§ EXERCISE DESCRIPTION
List each line of the data below that contains the string "series". Case counts.

§ RECORDS SHOWN

* * *

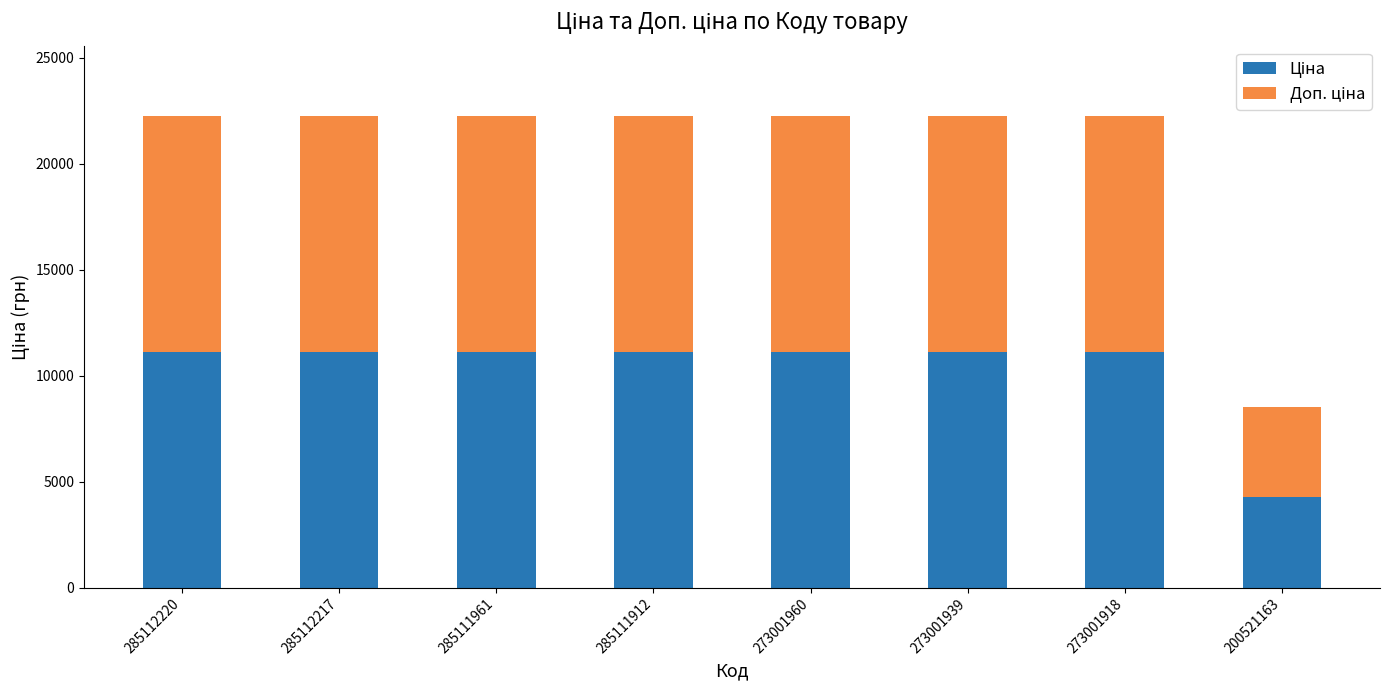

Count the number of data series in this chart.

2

* * *

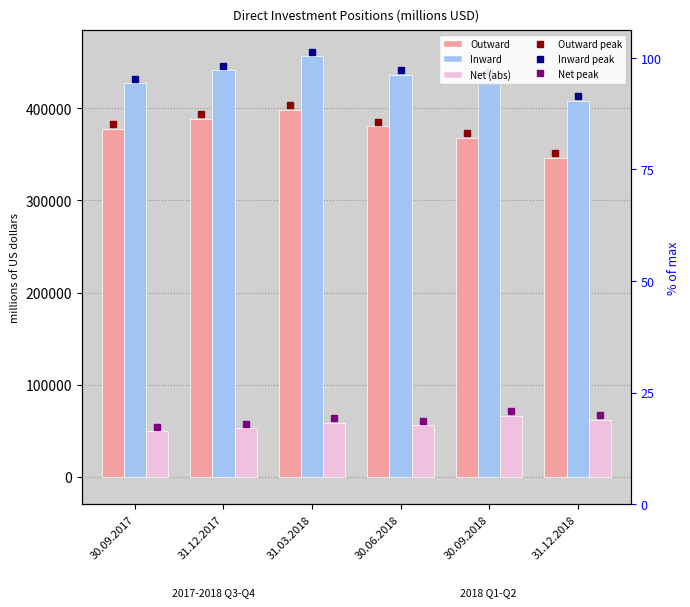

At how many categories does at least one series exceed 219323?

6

* * *

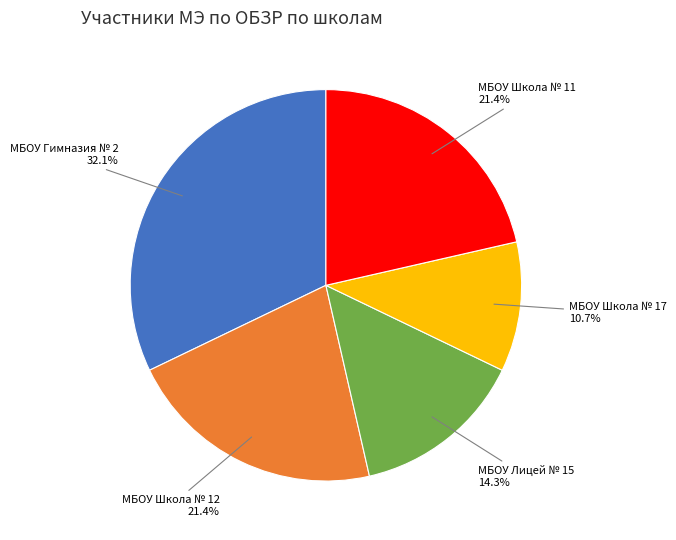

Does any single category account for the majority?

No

* * *

§ RESULT FOR THIS EXERCISE
Count the number of data series in this chart.
At how many categories does at least one series exceed 219323?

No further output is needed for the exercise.